Data to use below:

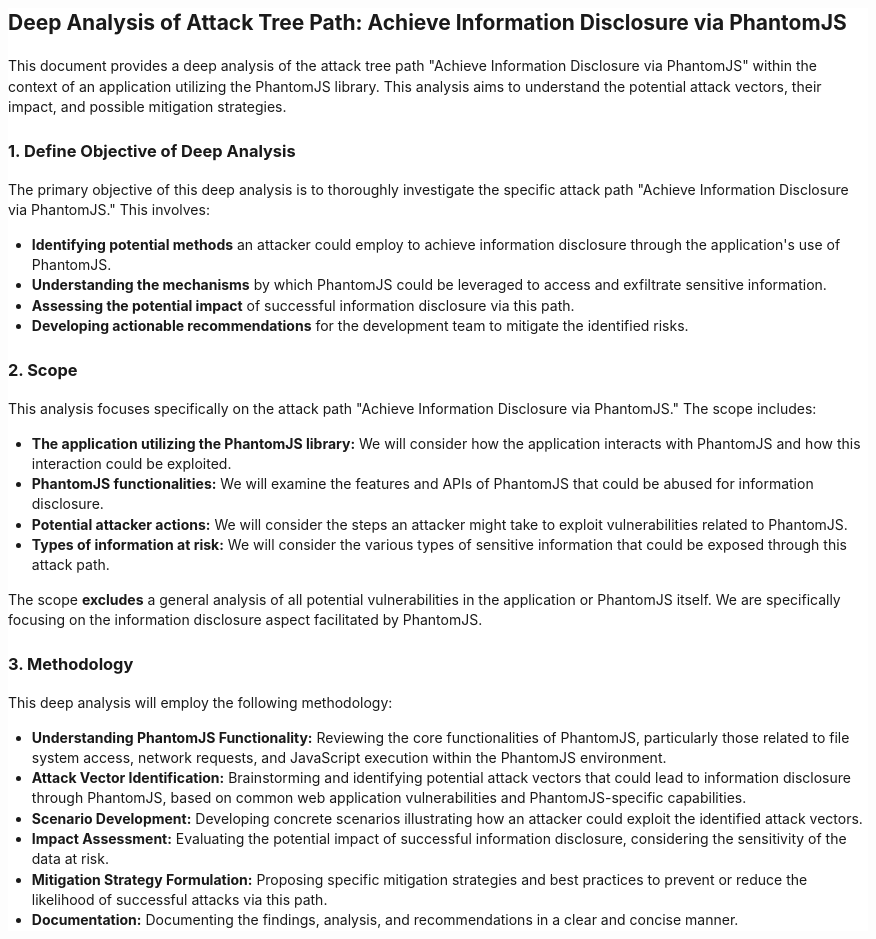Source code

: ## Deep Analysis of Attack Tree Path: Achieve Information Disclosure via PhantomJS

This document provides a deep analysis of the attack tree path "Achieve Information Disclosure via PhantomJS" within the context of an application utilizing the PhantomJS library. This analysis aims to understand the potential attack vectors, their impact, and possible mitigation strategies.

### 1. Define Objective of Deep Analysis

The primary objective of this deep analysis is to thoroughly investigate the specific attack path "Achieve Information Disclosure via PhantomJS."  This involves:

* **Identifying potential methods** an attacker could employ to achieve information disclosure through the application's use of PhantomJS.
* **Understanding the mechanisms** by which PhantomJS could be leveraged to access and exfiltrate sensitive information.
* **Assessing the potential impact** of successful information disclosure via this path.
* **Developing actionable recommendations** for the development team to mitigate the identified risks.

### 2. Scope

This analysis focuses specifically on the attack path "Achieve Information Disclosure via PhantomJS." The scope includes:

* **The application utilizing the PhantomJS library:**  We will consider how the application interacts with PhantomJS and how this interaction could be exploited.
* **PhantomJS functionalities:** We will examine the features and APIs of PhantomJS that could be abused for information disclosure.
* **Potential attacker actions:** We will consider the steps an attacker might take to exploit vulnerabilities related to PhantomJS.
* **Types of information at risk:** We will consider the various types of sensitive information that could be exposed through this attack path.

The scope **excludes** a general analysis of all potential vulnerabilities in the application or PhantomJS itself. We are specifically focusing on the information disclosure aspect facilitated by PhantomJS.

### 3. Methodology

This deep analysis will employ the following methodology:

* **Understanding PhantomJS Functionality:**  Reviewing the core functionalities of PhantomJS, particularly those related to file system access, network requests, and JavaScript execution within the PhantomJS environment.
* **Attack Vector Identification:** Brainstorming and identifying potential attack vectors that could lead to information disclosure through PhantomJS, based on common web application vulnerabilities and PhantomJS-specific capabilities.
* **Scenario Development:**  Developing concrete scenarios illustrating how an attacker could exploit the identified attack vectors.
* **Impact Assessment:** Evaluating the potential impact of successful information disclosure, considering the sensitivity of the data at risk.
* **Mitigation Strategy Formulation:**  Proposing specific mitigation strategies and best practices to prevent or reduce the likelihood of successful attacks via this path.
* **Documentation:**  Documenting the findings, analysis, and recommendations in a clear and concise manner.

End of Data to use.
Data to use below:

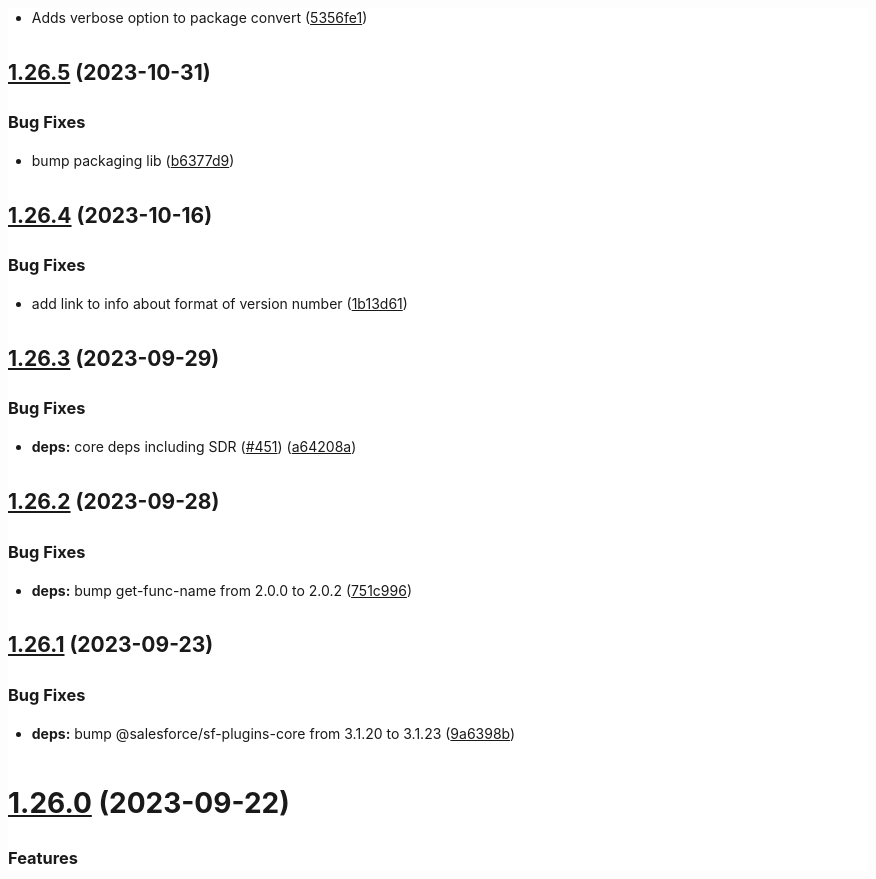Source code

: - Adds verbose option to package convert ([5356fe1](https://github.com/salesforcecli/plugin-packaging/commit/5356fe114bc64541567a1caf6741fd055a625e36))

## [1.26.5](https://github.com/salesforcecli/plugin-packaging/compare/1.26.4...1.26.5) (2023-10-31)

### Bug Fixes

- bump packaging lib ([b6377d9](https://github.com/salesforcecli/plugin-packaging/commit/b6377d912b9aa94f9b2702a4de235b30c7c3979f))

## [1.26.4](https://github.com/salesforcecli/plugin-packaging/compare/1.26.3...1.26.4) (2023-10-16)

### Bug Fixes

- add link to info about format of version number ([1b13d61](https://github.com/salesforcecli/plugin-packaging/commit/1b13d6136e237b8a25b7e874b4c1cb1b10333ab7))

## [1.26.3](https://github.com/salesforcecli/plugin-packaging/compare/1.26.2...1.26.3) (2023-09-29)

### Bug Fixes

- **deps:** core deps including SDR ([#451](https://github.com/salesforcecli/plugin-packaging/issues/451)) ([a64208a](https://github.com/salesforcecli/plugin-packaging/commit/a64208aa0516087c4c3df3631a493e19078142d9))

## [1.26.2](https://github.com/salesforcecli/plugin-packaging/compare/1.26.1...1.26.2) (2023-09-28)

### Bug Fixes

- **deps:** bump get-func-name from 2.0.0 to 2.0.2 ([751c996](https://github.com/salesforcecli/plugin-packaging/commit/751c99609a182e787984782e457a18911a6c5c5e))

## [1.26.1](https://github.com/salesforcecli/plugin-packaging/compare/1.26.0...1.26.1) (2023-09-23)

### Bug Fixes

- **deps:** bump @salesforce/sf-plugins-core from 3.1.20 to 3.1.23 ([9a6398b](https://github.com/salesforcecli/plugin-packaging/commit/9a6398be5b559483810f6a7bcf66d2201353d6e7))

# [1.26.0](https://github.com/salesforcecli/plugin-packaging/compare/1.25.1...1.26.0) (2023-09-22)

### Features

End of Data to use.

_Exercise requirements:_ The line above containing "use of PhantomJS.", the line containing "related to PhantomJS.", and every line between them are to be transcribed exactly; no other line is wanted.

_Task result:_
* **Identifying potential methods** an attacker could employ to achieve information disclosure through the application's use of PhantomJS.
* **Understanding the mechanisms** by which PhantomJS could be leveraged to access and exfiltrate sensitive information.
* **Assessing the potential impact** of successful information disclosure via this path.
* **Developing actionable recommendations** for the development team to mitigate the identified risks.

### 2. Scope

This analysis focuses specifically on the attack path "Achieve Information Disclosure via PhantomJS." The scope includes:

* **The application utilizing the PhantomJS library:**  We will consider how the application interacts with PhantomJS and how this interaction could be exploited.
* **PhantomJS functionalities:** We will examine the features and APIs of PhantomJS that could be abused for information disclosure.
* **Potential attacker actions:** We will consider the steps an attacker might take to exploit vulnerabilities related to PhantomJS.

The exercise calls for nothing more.